Spoglądając dziś na Reddit w temacie o wrażeniach rodzin z nowych "Wiadomości" przykuł moją uwagę pewien komentarz:
Mam takich podeszłych sąsiadów, z którymi mam kontakt bo są sympatyczni. Niemniej, PiS 100%. Od utraty władzy coraz mniej oglądali TVP obawiając się nieuniknionego. Wyczekiwali tego. Kpili, że wiadomości teraz są tak serdeczne i sympatyczne, że wyczekują aż arab z Putinem poderżną nam bezbronne gardła. Wcześniej tak nie mówili, coś mi śmierdziało, że nic o Niemcach, dużo o bezbronności. Oczywiście, od października szukali "alternatywnych" wiadomości w sieci. Znaleźli Dorzeczy, Najwyższy Czas i kolejne takie. Oglądali wypowiedzi Brauna w sieci po gaśnicy. Boje się że jak sporo pisowców ucieknie do sieci to ich Konfa wyłowi jak karpia w supermarkecie
Ktoś odpisał, że jego mama już w to wpadła. I tknęło mnie to, gdyż moja tak samo. Choć stało się to lata temu, gdy od tego by mi i siostrze żyło się lepiej, a po problemach z ojcem, wyjeżdżała do Niemiec opiekować się osobami starszymi. My nie mieliśmy jak spędzać z nią czasu na odległość i w związku z problemami wszyscy szukaliśmy jakiejś formy ucieczki (w moim przypadku nałogowe wtedy granie w mmorpg). Tymczasem ona samotna pragnęła przyjaźni. W związku z niepowodzeniami na tym polu i coraz słabszymi więzami rodzinnymi w pewnym momencie odnalazła się w słuchaniu wiadomości ze świata. Jej uwagę przykuły niszowe kanały internetowe. Niemieckie dziadki nierzadko nią gardziły, a u osób nadających te treści znalazła zrozumienie i równie sfrustrowaną publiczność w komentarzach, z którą być może mogła się utożsamić. Coraz częściej nienawidziła Niemca, lewaka, szukała antypolaków, grup rządzących światem, teorii spiskowych na każde głośne wydarzenie aż po nienawiść do różnych grup społecznych. W trakcie miesiąca wolnego w domu potrafiła codziennie położyć się i dosłownie godzinami słuchać wywodów Jackowskiego, Brauna czy Korwina. Wysyłała mnie na wojnę już dziesiątki razy, a według niej Iran miał zniszczyć świat ze trzy, miałem umrzeć na serce od "szczypawki" ze dwa, być dźgniętym przez Ukraińca we Wrocławiu kilka razy oraz jest jej wstyd, że ma takiego syna, durną owieczkę. Dziś objawia się to w braku umiejętności poruszenia jakiegokolwiek innego tematu poza polityką. Dzieci już z nią nie rozmawiają, a dalsza rodzina boi się po doświadczeniu np. z krótkiej rozmowy podczas przypadkowego spotkania w sklepie. Nie zgadzała się na naszą wspólną sesję u psychologa, jest przekonana o swojej wysokiej samoświadomości, a inni są chorzy psychicznie i potrzebują psychiatry.

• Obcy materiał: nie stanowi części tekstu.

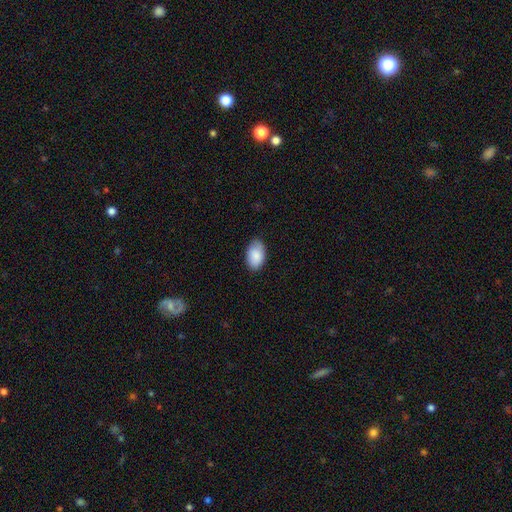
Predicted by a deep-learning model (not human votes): smooth-or-featured: smooth: 87% | featured or disk: 7% | star or artifact: 6%
  how-rounded: in between: 93% | round: 6% | cigar-shaped: 1%
  merging: none: 81% | minor disturbance: 16% | major disturbance: 3% | merger: 1%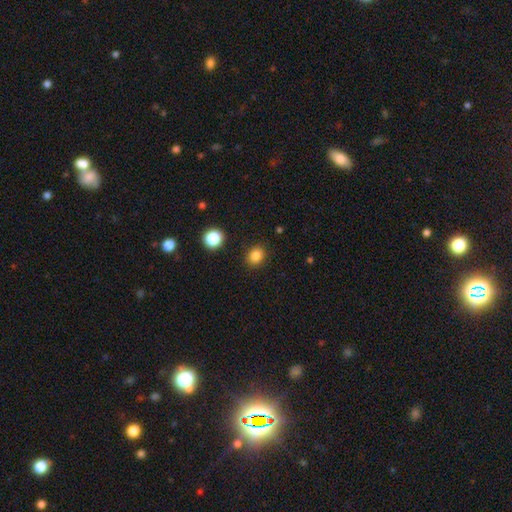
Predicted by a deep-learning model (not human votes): This is clearly a smooth galaxy (83%). How rounded: likely round (66%). Merging: clearly none (89%).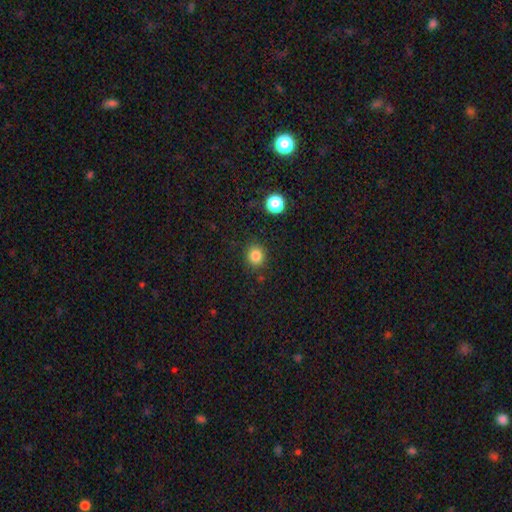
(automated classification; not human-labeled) Overall: smooth (84%). How rounded: round (86%). Merging: none (87%).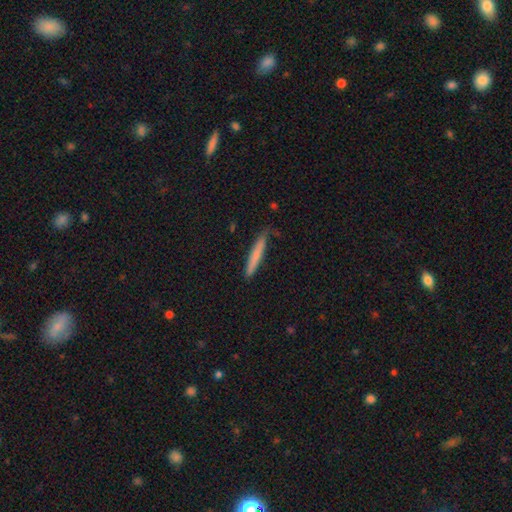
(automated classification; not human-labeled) Smooth or featured: smooth — 70% (featured or disk — 24%)
How rounded: cigar-shaped — 95% (in between — 4%)
Merging: none — 71% (minor disturbance — 23%)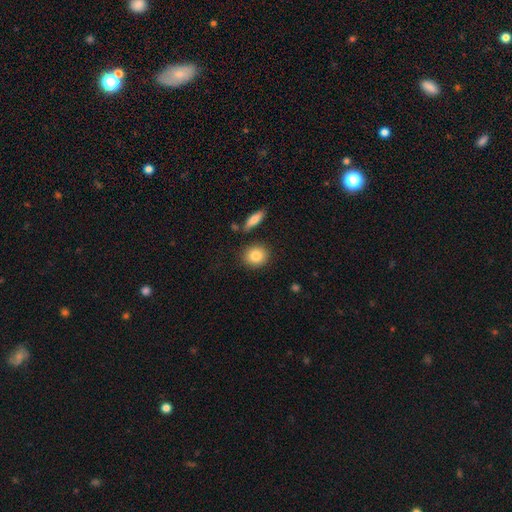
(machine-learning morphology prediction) Smooth or featured: smooth — 85% (featured or disk — 8%)
How rounded: round — 74% (in between — 24%)
Merging: none — 83% (minor disturbance — 9%)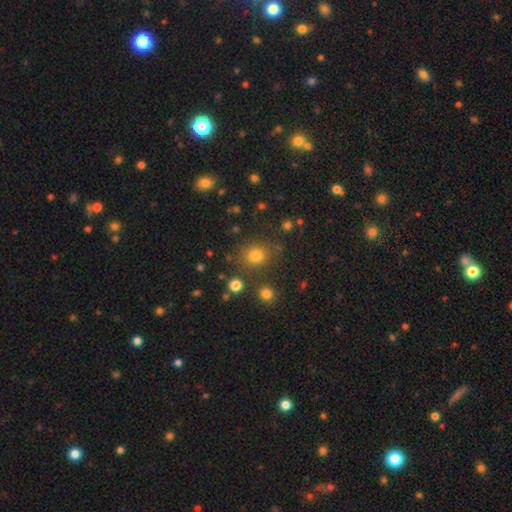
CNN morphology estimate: type=smooth (78%); roundness=round (81%); merging=none (80%).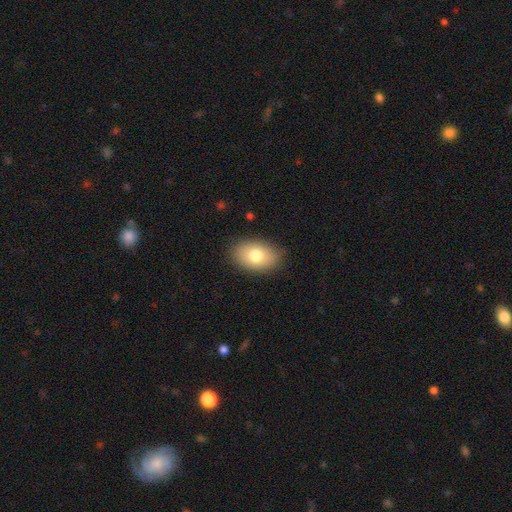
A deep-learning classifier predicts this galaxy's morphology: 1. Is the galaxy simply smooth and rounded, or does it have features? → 77% smooth, 14% featured or disk, 8% star or artifact.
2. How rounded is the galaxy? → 86% in between, 13% round, 1% cigar-shaped.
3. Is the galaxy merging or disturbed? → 85% none, 11% minor disturbance, 3% major disturbance, 1% merger.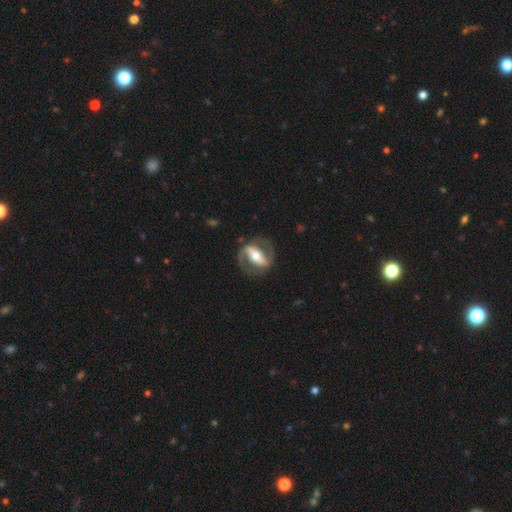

Przez lata poznałem w internecie różne, mające wspólne punkty relacje młodych ludzi o radykalizacji poglądów ich rodziców. Coś, co powtarzałem w rozmowach o retoryce stosowanej w TVP i parafrazując słowa pisowców o zagrożeniu dla polskich rodzin przez LGBT - to, że właśnie polaryzacja jest największym zagrożeniem dla polskich rodzin, a szczególnie przerażała mnie forma #tvpis jako mediów publicznych. Po wczorajszym seansie w TVP ludzie, niektórzy z przerażeniem, a inni z nieukrywaną podnietą przewidują ciężki klimat podczas świątecznych spotkań rodzinnych. To jest tragedia, że do czegoś takiego w ogóle doprowadzono. Nie życzę doświadczania tego nikomu.
Trzymajcie się ciepło na święta i wzajemnego zrozumienia życzę, a przynajmniej uszanowania poglądów lub twardej zasady nieporuszania w ogóle polityki przy stole.